En medio de esas tensiones internas se había dado la suba de tres puntos a las retenciones a la soja, con la furia de los chacareros y la amenaza de reeditar el lockout de 2008. El arribo del virus a la Argentina aplazó hasta nuevo aviso esta y otras pujas domésticas.
En cuanto a la oposición de centro derecha, la pandemia vino a aumentar el desconcierto que la afecta desde el 18 de mayo de 2019, cuando Cristina declinó su candidatura y ungió a Fernández. Siguiendo con la retórica sanitaria, la oposición quedó aislada, sin recursos para intervenir en el nuevo tablero, y mucho menos ahora, con la pandemia desatada y el Poder Ejecutivo ocupando la centralidad política.

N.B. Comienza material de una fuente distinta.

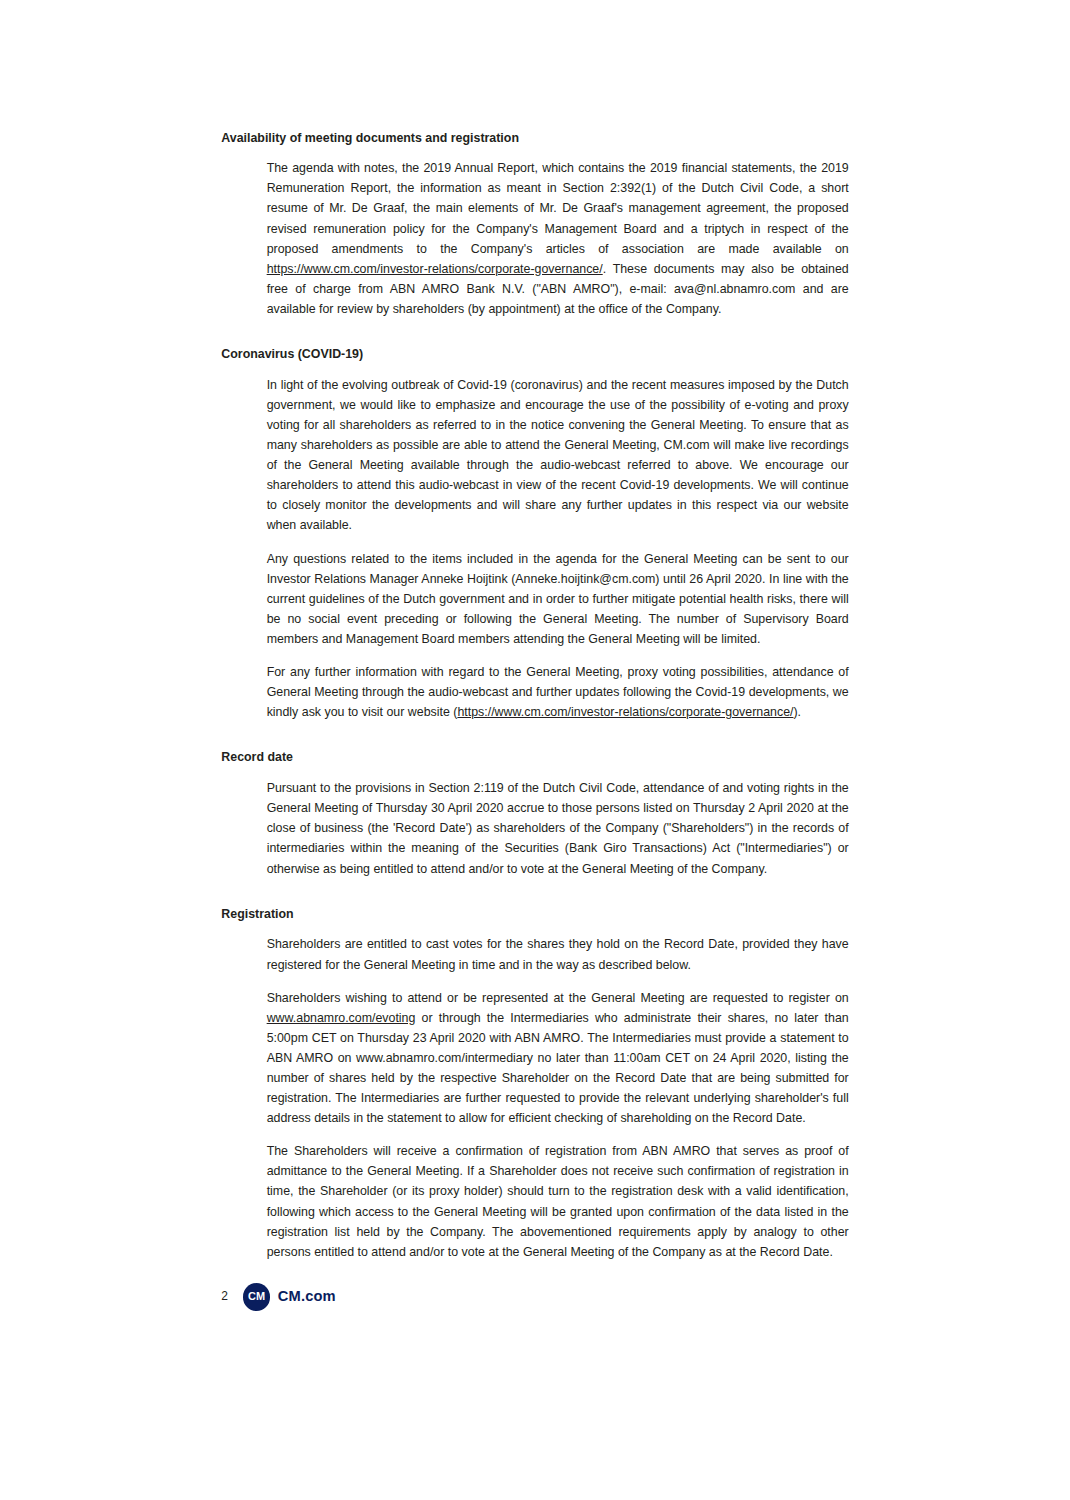Availability of meeting documents and registration
The agenda with notes, the 2019 Annual Report, which contains the 2019 financial statements, the 2019 Remuneration Report, the information as meant in Section 2:392(1) of the Dutch Civil Code, a short resume of Mr. De Graaf, the main elements of Mr. De Graaf's management agreement, the proposed revised remuneration policy for the Company's Management Board and a triptych in respect of the proposed amendments to the Company's articles of association are made available on https://www.cm.com/investor-relations/corporate-governance/. These documents may also be obtained free of charge from ABN AMRO Bank N.V. ("ABN AMRO"), e-mail: ava@nl.abnamro.com and are available for review by shareholders (by appointment) at the office of the Company.
Coronavirus (COVID-19)
In light of the evolving outbreak of Covid-19 (coronavirus) and the recent measures imposed by the Dutch government, we would like to emphasize and encourage the use of the possibility of e-voting and proxy voting for all shareholders as referred to in the notice convening the General Meeting. To ensure that as many shareholders as possible are able to attend the General Meeting, CM.com will make live recordings of the General Meeting available through the audio-webcast referred to above. We encourage our shareholders to attend this audio-webcast in view of the recent Covid-19 developments. We will continue to closely monitor the developments and will share any further updates in this respect via our website when available.
Any questions related to the items included in the agenda for the General Meeting can be sent to our Investor Relations Manager Anneke Hoijtink (Anneke.hoijtink@cm.com) until 26 April 2020. In line with the current guidelines of the Dutch government and in order to further mitigate potential health risks, there will be no social event preceding or following the General Meeting. The number of Supervisory Board members and Management Board members attending the General Meeting will be limited.
For any further information with regard to the General Meeting, proxy voting possibilities, attendance of General Meeting through the audio-webcast and further updates following the Covid-19 developments, we kindly ask you to visit our website (https://www.cm.com/investor-relations/corporate-governance/).
Record date
Pursuant to the provisions in Section 2:119 of the Dutch Civil Code, attendance of and voting rights in the General Meeting of Thursday 30 April 2020 accrue to those persons listed on Thursday 2 April 2020 at the close of business (the 'Record Date') as shareholders of the Company ("Shareholders") in the records of intermediaries within the meaning of the Securities (Bank Giro Transactions) Act ("Intermediaries") or otherwise as being entitled to attend and/or to vote at the General Meeting of the Company.
Registration
Shareholders are entitled to cast votes for the shares they hold on the Record Date, provided they have registered for the General Meeting in time and in the way as described below.
Shareholders wishing to attend or be represented at the General Meeting are requested to register on www.abnamro.com/evoting or through the Intermediaries who administrate their shares, no later than 5:00pm CET on Thursday 23 April 2020 with ABN AMRO. The Intermediaries must provide a statement to ABN AMRO on www.abnamro.com/intermediary no later than 11:00am CET on 24 April 2020, listing the number of shares held by the respective Shareholder on the Record Date that are being submitted for registration. The Intermediaries are further requested to provide the relevant underlying shareholder's full address details in the statement to allow for efficient checking of shareholding on the Record Date.
The Shareholders will receive a confirmation of registration from ABN AMRO that serves as proof of admittance to the General Meeting. If a Shareholder does not receive such confirmation of registration in time, the Shareholder (or its proxy holder) should turn to the registration desk with a valid identification, following which access to the General Meeting will be granted upon confirmation of the data listed in the registration list held by the Company. The abovementioned requirements apply by analogy to other persons entitled to attend and/or to vote at the General Meeting of the Company as at the Record Date.
2 CM CM.com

La fórmula opositora clásica (judicialización de la política + machaque mediático + grieta social) no tiene traducción práctica en un dilema de escala global donde la salida es claramente colectiva y los actores son los gobiernos y las ciudadanías, sin mayores intermediaciones. Un buen ejemplo local es la sintonía en el rechazo a quienes no responden a la acción de conjunto: las empresas y comercios que aumentan el precio a productos esenciales, y las personas que no respetan la cuarentena y ponen en riesgo a los demás. La opinión pública mayoritaria identificó estas actitudes con los sectores acomodados de la sociedad, mientras que otros, quizás más politizados, vieron ahí el resultado del tipo de valores que estimuló la administración anterior. Sin duda, es una simplificación estimulada por el clima de época, pero que no necesariamente carece de referencias concretas. Estereotipos como “los vivos que lucran con la necesidad” o “los ricos que siempre hacen lo que quieren” acumulan el repudio social y se erigen como anti-ejemplos, mientras que el Estado y la figura de un presidente que es asistido por científicos y convoca a la oposición, viven su momento de imagen positiva.
De todas formas, así como es clave lavarse las manos para evitar el contagio del COVID-19, es aconsejable limitar las lecturas políticas al corto plazo que marca la evolución de una pandemia cuyo desenlace es todavía muy lejano, mientas la cifra de infectados y muertos no para de crecer.